Страница 26 из 118
— И Танаса будут испытывать?
— Нельзя без этого!
— Тогда я ему скажу!
— Скажешь — вусмерть разобидишь ни за что! Как же это — тебе испытание истинное, а ему будто шутейное!
Андрей примолк и снова занялся едой. Отец тронул его лоб ладонью.
— Гляди-ка! Набегался по морозу, и хоть бы что!
— Я крепкий!
Отец улыбнулся.
— Я Танасу говорить не буду, — снова начал мальчик, — только пусть его не мучают так… Ты сам знаешь как!..
— То не в моей воле, — отвечал князь твердо. — То законы ратного братства. Дружинник вольный — это тебе не холоп оружный, не горожанин с мечом! Дружина за князя животы свои кладет, не щадит жизней своих; но и князь дает волю дружине — сладкий кус, и питье хмельное, и забавления буйные. Свои волости у дружины вольной, и не след, грех нарушать их!..

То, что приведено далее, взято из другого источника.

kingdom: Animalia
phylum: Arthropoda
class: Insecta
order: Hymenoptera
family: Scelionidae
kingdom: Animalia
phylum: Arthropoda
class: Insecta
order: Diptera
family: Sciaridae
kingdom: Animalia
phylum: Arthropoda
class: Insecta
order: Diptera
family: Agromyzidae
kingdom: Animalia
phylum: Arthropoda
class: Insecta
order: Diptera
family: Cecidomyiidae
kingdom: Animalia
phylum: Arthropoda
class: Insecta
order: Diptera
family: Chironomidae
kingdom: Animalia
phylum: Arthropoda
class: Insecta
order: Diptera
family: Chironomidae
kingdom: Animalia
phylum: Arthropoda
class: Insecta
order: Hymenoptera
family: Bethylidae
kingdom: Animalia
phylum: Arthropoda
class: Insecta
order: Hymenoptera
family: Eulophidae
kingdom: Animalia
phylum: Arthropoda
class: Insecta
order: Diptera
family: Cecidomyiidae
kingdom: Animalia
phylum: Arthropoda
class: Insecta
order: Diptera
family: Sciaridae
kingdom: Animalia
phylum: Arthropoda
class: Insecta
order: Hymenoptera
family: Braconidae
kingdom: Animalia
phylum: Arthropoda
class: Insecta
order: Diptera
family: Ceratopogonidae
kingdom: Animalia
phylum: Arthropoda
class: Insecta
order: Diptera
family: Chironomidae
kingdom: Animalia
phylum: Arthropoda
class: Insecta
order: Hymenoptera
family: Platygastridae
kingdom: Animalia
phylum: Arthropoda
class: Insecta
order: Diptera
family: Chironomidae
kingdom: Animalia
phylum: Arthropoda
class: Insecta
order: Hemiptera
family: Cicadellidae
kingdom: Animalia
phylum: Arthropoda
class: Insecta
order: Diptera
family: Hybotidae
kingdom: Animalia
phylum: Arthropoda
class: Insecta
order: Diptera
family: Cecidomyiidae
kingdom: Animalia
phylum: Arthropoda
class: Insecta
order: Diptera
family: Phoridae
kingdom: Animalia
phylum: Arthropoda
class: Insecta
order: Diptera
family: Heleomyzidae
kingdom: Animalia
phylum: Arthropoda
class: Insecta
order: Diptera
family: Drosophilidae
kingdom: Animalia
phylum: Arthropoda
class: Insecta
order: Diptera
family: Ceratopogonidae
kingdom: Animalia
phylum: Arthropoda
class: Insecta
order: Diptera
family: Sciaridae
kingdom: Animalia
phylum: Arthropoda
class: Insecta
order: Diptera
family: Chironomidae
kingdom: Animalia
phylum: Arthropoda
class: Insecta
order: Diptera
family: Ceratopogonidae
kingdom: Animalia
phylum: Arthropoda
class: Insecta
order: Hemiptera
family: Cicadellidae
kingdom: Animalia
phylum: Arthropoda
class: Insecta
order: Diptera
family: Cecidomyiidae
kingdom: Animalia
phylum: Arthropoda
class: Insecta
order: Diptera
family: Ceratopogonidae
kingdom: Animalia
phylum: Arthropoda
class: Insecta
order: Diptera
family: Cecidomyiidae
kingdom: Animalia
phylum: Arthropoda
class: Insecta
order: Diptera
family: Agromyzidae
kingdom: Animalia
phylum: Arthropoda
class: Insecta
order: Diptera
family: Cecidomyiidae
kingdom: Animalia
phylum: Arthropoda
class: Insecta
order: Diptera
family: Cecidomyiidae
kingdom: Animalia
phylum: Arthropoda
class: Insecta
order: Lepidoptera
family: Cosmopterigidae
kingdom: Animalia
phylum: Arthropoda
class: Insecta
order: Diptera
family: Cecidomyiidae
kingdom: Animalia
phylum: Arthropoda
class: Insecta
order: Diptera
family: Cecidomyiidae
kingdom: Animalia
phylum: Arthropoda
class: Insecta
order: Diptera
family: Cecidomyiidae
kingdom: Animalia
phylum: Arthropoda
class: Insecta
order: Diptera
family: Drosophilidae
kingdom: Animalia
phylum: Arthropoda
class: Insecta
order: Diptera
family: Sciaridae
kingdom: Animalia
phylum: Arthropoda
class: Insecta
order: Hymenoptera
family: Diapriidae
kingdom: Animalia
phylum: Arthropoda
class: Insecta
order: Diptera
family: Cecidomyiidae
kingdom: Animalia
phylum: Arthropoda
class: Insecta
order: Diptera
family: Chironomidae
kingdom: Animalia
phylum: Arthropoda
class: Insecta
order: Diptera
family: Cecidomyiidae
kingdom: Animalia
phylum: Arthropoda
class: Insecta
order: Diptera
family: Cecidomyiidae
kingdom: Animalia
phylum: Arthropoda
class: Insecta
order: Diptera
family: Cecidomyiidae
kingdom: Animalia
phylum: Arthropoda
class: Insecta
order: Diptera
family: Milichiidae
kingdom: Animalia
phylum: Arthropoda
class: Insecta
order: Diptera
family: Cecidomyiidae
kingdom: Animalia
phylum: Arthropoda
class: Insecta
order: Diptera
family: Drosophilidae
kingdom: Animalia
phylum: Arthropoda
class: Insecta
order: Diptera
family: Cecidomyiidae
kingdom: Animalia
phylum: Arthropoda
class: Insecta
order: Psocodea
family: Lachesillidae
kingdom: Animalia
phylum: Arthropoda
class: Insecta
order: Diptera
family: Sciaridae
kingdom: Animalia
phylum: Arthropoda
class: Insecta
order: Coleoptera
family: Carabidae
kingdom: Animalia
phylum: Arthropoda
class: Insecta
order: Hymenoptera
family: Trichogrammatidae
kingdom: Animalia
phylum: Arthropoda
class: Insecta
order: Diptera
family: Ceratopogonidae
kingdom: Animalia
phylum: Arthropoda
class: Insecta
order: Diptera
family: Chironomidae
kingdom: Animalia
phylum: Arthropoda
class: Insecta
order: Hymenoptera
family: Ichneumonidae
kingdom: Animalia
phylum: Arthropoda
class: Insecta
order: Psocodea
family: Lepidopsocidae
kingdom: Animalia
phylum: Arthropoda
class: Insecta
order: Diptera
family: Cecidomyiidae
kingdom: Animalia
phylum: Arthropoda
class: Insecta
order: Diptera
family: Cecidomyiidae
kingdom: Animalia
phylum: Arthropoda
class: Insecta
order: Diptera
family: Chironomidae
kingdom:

— А я думал, — проговорил мальчик чуть возбужденно, — я думал, это Александр сам… нарочно… и что ты его накажешь за это… и что тогда я скажу, что не надо наказывать его из-за меня… потому что это все равно что судьбу мою наказывать! Нельзя ведь наказать свою судьбу или убежать, спрятаться от нее… Но я понял, сейчас понял, можно не бояться своей судьбы!..
Отец смотрел на маленького сына огромными своими глазами, но теперь они не казались замершими, ожили совсем и выражали изумление почти радостное, боль и восторг… Но маленький Андрей, увлеченный словами, внезапно и с такой верностью явившими его смутные доселе мысли, не приметил отцовского взгляда…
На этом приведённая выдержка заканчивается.